Your goal —
Which lines in the rows below contain the string "filtros"? Collect each of them and copy it out in full.

Page-level text extractions —
■ ■ ■ ■ ■
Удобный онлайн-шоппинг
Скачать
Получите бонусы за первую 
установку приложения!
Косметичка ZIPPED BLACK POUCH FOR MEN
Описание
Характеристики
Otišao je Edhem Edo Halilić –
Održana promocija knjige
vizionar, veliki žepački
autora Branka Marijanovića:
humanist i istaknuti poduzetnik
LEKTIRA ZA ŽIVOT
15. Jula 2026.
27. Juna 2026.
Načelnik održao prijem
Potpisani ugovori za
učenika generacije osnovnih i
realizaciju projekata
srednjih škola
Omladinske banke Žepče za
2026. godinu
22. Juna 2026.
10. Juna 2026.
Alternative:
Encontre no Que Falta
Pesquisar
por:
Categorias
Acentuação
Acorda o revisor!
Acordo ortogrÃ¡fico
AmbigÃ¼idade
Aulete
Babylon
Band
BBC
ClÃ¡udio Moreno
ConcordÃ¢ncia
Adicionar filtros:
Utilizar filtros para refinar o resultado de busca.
■ ■ ■ ■ ■
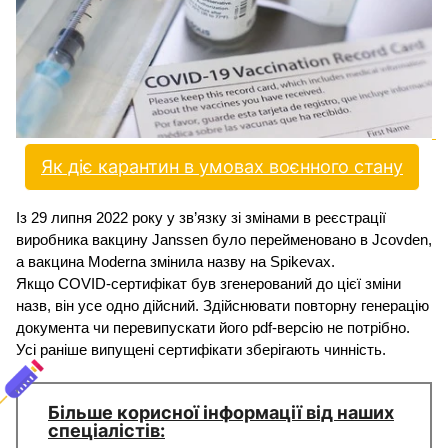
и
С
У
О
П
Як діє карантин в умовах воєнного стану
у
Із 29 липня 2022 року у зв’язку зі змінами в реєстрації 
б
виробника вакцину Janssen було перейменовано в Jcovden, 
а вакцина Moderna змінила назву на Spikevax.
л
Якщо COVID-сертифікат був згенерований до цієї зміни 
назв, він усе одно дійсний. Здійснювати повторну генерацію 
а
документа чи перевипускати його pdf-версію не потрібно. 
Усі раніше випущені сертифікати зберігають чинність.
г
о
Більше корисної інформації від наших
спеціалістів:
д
■ ■ ■ ■ ■
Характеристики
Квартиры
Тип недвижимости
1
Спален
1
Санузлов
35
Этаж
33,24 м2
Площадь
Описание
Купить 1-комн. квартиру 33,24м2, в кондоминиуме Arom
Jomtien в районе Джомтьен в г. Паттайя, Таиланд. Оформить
■ ■ ■ ■ ■
Response —
Adicionar filtros:
Utilizar filtros para refinar o resultado de busca.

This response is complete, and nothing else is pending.